Florian Ederer, an economics professor at Boston University, questioned how much the decision will shake up the market, especially since the largest tech companies still exert huge market power.

Ederer questioned if allowing competitors to access Google’s search data, or prohibiting it from making Google Search the default app on mobile devices is really be enough to help new companies enter the market.

“It would have been a real landmark decision if we had seen a breakup,” Ederer said. “This is the best outcome [for Google], given that Google lost this case.”

In a nod to how the tech industry has changed just since the case started in October 2020, Mehta’s decision prohibits Google from making Gemini the default AI product on mobile devices. The decision notes the market for generative AI is significantly more competitive than it is for search, listing rivals models from OpenAI, Microsoft and Anthropic among others.

Mehta’s initial decision came after a 10-week bench trial, and set up what’s called a remedy trial, which took place in April. It was during that second trial that the Justice Department asked Mehta to break up the company to resolve its illegal monopoly.
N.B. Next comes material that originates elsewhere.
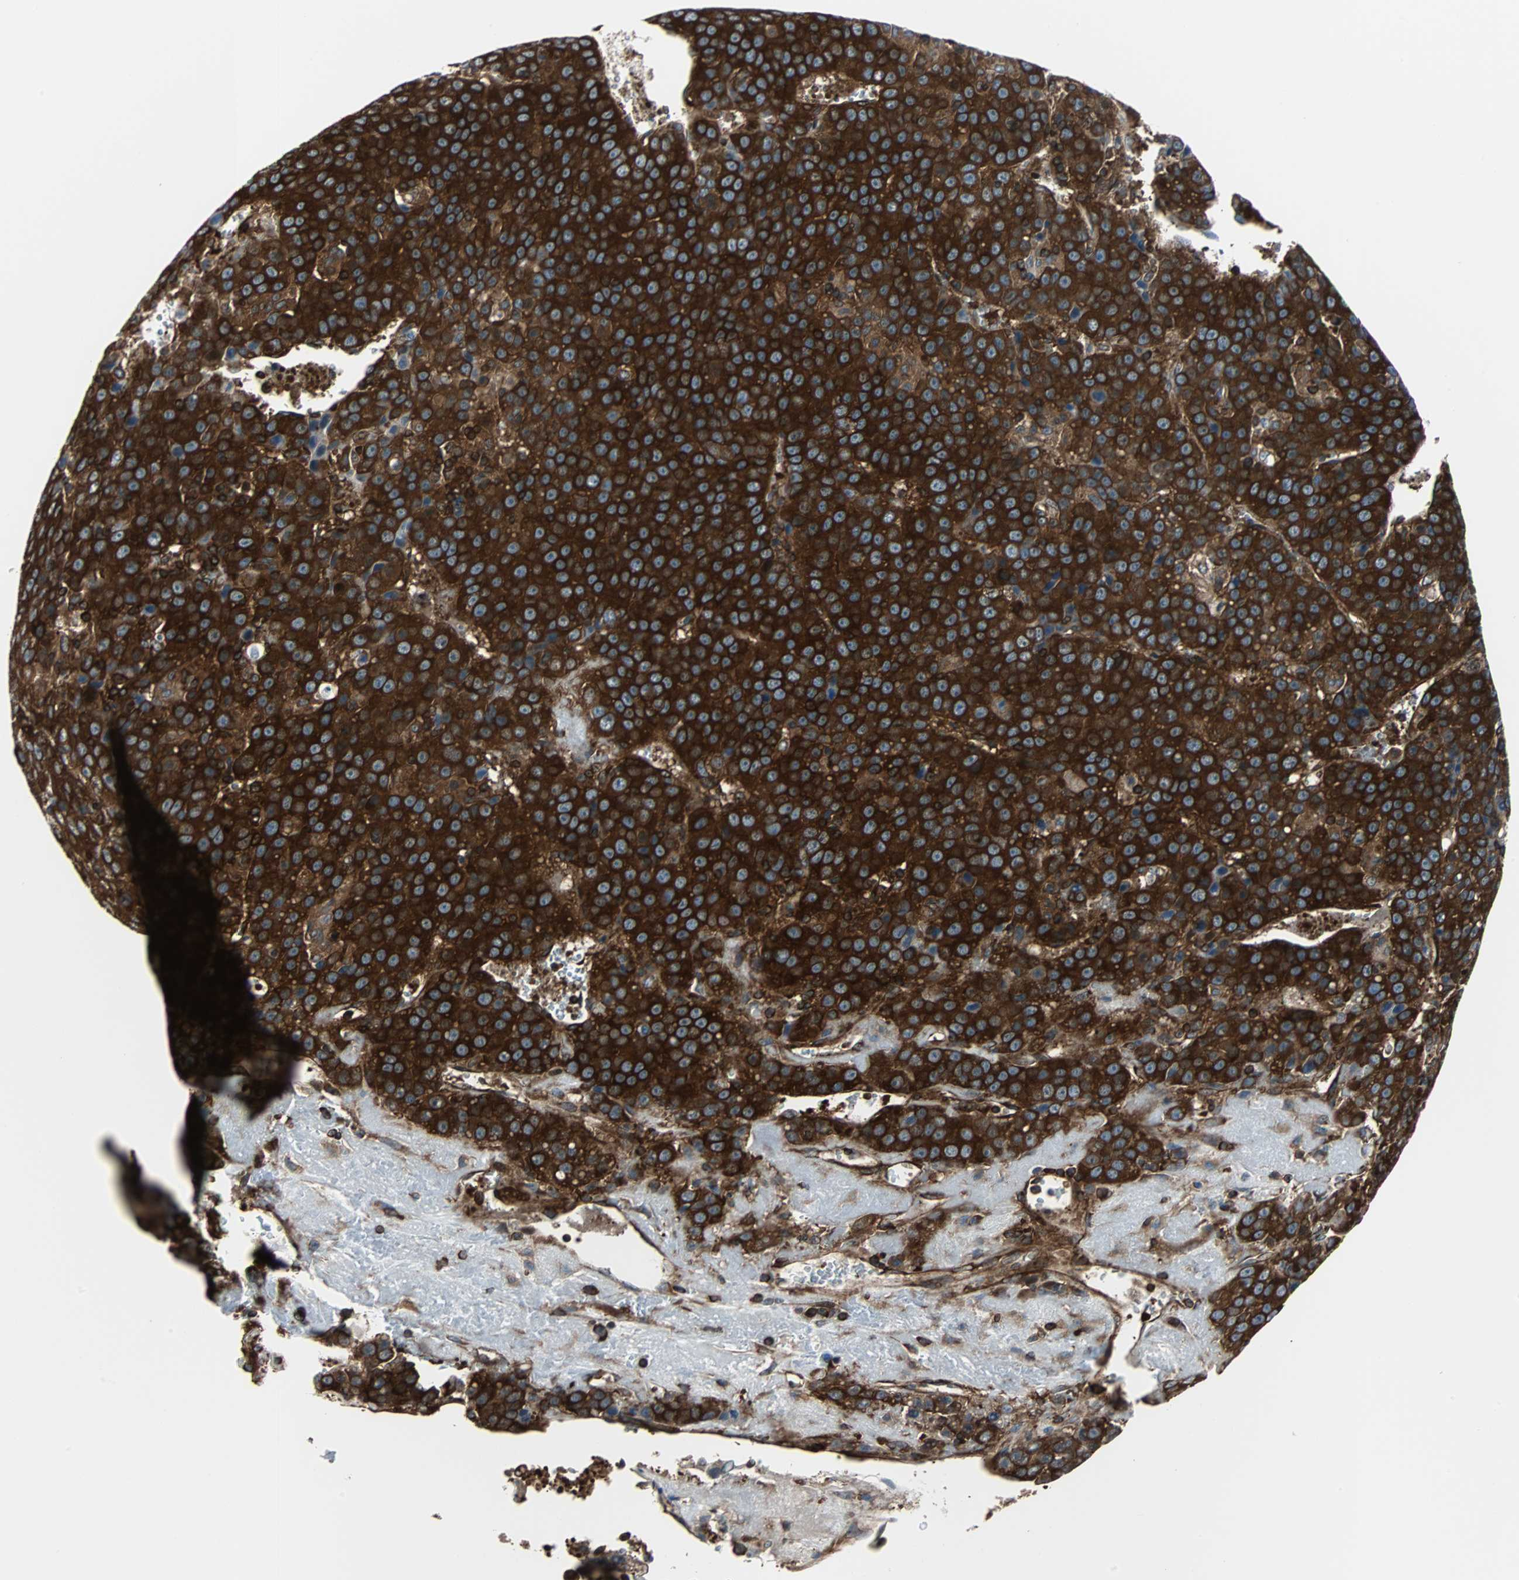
{"staining": {"intensity": "strong", "quantity": ">75%", "location": "cytoplasmic/membranous"}, "tissue": "liver cancer", "cell_type": "Tumor cells", "image_type": "cancer", "snomed": [{"axis": "morphology", "description": "Carcinoma, Hepatocellular, NOS"}, {"axis": "topography", "description": "Liver"}], "caption": "Protein expression analysis of liver cancer displays strong cytoplasmic/membranous expression in approximately >75% of tumor cells. Nuclei are stained in blue.", "gene": "RELA", "patient": {"sex": "female", "age": 53}}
The case spanned two administrations, starting under President Donald Trump’s first term, going to trial under former President Joe Biden, and Google has pledged to appeal in Trump’s second administration.

Google’s next remedy trial starts later in September. In that case, a federal judge ruled in April that Google held an illegal monopoly in the almost $300 million U.S. market for digital ads. Judge Leonie Brinkema of the Eastern District of Virginia said Google maintained its monopoly by tying together its ad server business, used by online publishers to manage ad sales on their sites, and its ad exchange business, which auctions off digital advertising space on websites. Google claimed it won half the case and vowed to appeal the other half.

Other major antitrust cases remain in the wings that could also drastically reshape the way the tech industry operates in America and across the globe. These cases and investigations come as lawmakers and regulators are worried about tech companies cornering the market for artificial intelligence in a similar fashion as what happened with e-commerce, social media and online search.

Amazon is slated to go to trial in early 2027 over claims it squashes competition to rip off sellers and consumers while peddling a subpar shopping experience riddled with confusing advertisements.

Apple faces claims its billions of iPhones sold since 2007 were designed to lock users into its products while raising costs for consumers, developers and artists, among others. Depositions and discovery in that case are scheduled through early 2027.

And chipmaker Nvidia is the subject of a Justice Department investigation over its purchase of AI start-up Run:ai.